▶ Rows
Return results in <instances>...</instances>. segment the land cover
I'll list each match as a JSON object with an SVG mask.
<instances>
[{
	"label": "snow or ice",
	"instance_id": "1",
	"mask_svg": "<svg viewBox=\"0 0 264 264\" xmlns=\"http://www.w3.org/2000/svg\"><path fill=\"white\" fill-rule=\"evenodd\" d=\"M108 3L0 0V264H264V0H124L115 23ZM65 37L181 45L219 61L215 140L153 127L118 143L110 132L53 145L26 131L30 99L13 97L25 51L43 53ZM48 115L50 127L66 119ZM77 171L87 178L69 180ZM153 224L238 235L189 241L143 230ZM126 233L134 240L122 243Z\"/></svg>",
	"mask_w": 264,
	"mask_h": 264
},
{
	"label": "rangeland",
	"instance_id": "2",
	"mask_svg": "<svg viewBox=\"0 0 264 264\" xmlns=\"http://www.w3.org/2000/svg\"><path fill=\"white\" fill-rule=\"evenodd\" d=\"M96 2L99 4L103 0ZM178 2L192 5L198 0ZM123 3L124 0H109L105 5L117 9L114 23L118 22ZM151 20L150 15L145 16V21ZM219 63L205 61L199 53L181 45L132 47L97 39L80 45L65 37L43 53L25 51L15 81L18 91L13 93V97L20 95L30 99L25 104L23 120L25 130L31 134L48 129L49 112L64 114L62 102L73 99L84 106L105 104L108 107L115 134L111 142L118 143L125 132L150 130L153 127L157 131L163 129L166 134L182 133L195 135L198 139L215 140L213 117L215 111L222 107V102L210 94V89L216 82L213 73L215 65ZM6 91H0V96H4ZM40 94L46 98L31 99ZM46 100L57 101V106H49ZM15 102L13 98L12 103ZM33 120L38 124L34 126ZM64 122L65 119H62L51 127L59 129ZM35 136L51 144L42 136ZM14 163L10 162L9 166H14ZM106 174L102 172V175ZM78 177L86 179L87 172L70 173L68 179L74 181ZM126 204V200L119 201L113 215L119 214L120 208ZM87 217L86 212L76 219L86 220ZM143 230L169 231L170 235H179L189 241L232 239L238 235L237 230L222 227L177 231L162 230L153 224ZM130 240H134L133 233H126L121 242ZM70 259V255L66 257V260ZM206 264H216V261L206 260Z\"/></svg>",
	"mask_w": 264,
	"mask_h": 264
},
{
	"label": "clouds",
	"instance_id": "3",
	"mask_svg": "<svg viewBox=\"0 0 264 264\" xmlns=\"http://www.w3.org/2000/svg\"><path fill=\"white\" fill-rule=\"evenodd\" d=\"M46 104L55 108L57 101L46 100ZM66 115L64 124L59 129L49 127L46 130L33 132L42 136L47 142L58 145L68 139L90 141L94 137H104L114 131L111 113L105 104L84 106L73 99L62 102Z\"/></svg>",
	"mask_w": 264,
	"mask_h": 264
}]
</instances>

▶ Prompt
Copy every line of the data above that contains the string "instances", matching case exactly.

▶ Response to this exercise
Return results in <instances>...</instances>. segment the land cover
<instances>
</instances>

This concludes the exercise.